WORK ORDER:
Hunt through the entries for the word "SHIRT" and copy each line in which it appears.

EXERCISE DATA:
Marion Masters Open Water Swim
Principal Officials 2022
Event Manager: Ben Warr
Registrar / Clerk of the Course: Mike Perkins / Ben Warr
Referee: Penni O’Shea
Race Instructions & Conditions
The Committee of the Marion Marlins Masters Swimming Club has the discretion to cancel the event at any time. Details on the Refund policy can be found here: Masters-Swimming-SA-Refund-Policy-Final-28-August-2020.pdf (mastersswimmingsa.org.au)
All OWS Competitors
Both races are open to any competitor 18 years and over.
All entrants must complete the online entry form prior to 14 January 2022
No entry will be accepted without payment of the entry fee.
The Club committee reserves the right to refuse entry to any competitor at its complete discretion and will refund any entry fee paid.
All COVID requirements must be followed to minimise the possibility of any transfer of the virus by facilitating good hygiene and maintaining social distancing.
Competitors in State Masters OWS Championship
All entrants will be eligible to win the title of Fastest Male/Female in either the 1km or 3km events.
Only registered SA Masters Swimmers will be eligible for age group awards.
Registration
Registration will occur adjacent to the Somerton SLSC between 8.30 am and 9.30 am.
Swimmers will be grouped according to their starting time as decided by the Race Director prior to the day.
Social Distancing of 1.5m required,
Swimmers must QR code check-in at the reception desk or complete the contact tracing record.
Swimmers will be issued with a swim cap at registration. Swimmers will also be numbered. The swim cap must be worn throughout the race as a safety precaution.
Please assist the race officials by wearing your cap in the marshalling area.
---
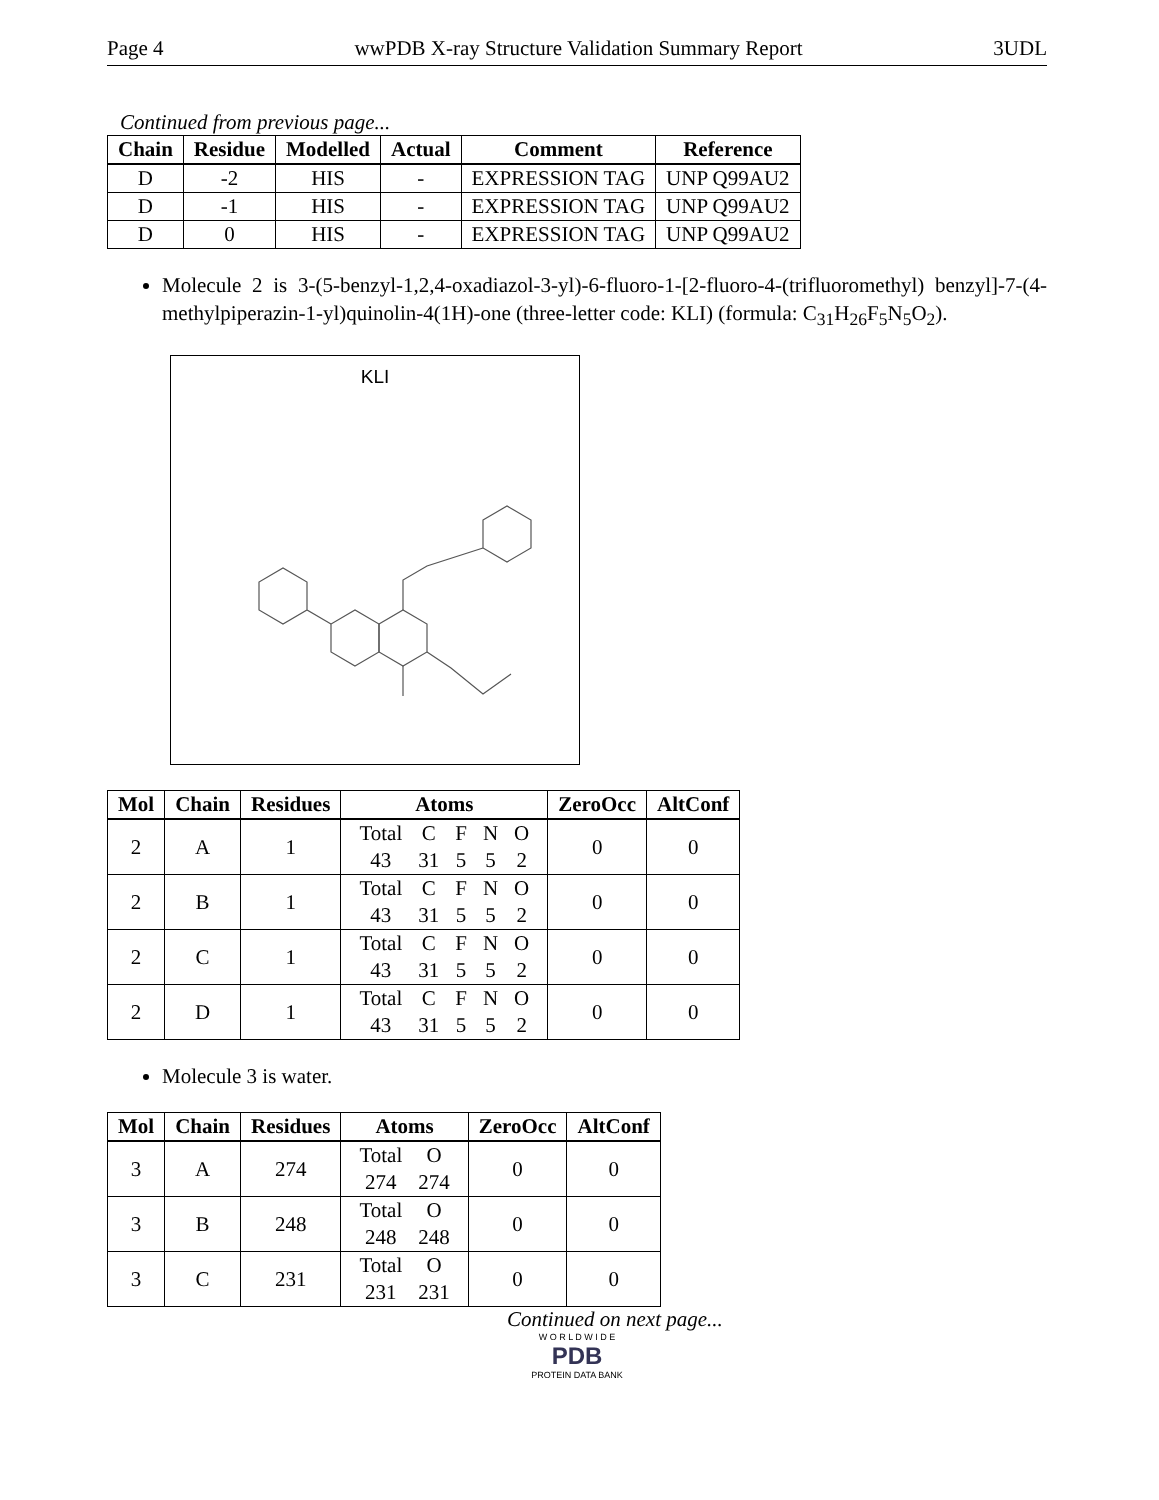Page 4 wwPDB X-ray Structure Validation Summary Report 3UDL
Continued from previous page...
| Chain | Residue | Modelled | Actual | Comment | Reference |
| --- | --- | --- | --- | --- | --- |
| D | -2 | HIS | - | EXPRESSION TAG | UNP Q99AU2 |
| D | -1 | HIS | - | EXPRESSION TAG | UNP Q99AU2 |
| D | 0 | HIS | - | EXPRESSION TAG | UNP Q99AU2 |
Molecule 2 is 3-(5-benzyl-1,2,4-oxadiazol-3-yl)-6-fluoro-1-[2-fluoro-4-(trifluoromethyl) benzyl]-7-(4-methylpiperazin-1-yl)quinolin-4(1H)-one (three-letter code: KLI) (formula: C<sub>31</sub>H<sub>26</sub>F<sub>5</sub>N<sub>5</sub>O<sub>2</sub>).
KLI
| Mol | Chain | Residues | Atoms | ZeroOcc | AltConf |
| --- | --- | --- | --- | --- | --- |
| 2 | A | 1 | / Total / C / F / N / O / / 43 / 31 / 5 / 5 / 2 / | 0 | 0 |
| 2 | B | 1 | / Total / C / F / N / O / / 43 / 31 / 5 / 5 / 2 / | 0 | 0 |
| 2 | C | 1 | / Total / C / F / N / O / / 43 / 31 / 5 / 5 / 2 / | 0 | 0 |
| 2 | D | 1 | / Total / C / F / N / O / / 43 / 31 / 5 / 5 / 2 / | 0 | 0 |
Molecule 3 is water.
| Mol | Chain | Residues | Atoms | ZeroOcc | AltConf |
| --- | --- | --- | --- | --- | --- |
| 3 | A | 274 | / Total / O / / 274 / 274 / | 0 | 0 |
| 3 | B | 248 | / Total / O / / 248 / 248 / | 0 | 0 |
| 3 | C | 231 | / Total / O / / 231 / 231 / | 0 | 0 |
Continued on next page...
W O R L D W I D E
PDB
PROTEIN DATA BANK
...
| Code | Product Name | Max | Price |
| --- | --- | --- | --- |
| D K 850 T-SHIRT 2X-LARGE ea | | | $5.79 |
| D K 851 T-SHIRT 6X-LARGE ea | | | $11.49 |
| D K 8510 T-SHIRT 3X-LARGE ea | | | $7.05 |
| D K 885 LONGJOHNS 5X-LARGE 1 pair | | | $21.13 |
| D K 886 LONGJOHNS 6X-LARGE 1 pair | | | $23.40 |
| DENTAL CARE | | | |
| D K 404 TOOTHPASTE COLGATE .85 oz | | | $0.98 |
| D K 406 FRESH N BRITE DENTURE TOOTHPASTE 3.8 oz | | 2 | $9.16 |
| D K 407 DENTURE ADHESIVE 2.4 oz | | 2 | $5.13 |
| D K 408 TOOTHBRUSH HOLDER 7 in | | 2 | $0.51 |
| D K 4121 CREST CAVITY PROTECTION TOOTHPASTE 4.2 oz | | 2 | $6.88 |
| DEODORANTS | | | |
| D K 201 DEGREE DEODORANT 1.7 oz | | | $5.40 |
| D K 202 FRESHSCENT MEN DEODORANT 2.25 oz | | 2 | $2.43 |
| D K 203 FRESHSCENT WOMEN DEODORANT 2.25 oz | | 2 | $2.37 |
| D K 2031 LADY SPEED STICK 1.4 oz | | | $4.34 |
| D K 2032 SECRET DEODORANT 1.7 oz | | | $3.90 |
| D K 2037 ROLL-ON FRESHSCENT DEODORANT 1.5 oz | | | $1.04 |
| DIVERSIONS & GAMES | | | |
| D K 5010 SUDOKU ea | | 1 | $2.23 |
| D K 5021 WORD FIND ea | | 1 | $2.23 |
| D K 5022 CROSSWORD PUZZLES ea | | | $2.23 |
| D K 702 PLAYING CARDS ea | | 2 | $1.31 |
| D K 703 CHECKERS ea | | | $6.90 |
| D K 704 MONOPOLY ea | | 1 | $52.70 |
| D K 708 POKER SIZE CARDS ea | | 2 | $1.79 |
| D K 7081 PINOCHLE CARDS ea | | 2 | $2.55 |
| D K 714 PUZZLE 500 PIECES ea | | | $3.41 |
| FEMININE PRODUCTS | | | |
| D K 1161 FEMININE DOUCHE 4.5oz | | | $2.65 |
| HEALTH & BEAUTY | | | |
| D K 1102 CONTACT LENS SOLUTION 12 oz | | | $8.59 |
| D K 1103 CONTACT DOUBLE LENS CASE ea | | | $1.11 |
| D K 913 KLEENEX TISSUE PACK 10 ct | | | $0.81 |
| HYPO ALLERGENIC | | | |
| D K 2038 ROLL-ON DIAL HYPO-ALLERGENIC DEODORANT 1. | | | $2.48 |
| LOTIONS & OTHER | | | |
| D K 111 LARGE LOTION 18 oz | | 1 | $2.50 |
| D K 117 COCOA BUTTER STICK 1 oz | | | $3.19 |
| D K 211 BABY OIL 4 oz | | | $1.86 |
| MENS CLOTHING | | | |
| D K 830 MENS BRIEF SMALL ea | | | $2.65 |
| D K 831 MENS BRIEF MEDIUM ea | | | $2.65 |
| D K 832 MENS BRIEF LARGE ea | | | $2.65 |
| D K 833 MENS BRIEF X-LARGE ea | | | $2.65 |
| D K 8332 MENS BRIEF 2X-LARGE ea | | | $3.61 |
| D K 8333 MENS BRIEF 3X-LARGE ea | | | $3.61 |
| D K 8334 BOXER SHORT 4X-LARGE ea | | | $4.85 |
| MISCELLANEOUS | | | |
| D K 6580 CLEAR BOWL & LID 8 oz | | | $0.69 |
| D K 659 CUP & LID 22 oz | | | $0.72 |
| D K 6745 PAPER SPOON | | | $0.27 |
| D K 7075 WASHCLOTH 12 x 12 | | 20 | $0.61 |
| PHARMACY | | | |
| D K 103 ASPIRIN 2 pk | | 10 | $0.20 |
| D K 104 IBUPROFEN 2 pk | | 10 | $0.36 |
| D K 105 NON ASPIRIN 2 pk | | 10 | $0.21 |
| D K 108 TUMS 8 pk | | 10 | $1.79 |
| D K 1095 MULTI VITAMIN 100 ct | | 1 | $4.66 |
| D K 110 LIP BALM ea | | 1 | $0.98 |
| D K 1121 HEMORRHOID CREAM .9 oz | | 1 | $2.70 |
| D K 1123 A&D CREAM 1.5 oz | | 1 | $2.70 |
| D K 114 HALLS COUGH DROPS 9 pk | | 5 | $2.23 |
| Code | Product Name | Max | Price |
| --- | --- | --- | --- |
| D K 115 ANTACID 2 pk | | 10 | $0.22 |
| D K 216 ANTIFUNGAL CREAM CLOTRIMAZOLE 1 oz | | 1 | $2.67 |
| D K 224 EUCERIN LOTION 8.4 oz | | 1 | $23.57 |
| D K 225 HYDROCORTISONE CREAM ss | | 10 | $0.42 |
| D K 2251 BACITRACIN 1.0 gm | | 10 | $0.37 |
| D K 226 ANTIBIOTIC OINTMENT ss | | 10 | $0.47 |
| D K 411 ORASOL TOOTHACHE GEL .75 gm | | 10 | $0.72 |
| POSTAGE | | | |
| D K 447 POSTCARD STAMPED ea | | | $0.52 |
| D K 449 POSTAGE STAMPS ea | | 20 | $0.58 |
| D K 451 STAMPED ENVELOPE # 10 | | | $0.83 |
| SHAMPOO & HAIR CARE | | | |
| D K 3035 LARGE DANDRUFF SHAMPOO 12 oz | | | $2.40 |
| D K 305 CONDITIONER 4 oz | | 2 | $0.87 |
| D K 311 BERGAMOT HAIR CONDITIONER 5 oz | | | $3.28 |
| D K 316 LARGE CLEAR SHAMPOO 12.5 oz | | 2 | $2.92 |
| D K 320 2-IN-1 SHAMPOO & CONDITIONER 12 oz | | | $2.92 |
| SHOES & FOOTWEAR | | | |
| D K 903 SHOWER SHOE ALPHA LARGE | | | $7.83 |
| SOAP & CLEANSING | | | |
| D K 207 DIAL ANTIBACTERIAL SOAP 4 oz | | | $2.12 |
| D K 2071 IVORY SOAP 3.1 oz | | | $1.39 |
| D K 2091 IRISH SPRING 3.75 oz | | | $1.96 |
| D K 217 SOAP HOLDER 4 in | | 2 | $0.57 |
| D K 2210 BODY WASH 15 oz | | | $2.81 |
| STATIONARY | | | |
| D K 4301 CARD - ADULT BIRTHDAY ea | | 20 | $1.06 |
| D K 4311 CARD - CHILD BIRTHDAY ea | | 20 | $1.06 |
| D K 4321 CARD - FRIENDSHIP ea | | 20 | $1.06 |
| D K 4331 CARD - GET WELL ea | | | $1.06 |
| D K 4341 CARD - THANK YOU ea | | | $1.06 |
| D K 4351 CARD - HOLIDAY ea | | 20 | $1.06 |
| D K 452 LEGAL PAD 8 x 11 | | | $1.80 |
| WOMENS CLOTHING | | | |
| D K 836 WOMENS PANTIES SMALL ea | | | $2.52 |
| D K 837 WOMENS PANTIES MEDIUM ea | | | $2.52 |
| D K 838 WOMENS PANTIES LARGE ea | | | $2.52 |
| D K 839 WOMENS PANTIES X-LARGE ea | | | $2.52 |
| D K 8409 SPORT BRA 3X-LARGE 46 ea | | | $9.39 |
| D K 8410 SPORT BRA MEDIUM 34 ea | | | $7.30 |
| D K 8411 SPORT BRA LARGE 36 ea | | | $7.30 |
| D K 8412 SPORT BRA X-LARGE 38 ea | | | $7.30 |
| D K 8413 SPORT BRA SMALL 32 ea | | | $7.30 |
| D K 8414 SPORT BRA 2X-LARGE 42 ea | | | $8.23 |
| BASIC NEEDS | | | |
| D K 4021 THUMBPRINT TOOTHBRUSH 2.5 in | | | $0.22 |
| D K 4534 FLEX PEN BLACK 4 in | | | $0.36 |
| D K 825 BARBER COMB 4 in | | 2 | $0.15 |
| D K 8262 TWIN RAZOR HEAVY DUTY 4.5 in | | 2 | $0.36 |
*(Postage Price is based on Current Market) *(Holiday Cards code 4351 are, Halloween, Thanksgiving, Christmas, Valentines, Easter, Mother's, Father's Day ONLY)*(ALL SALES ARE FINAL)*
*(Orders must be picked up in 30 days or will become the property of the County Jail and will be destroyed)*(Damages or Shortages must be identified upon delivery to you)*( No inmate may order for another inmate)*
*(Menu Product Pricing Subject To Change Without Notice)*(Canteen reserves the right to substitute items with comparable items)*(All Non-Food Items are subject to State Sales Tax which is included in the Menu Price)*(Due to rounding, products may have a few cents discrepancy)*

ANSWER BELOW:
| D K 850 T-SHIRT 2X-LARGE ea | | | $5.79 |
| D K 851 T-SHIRT 6X-LARGE ea | | | $11.49 |
| D K 8510 T-SHIRT 3X-LARGE ea | | | $7.05 |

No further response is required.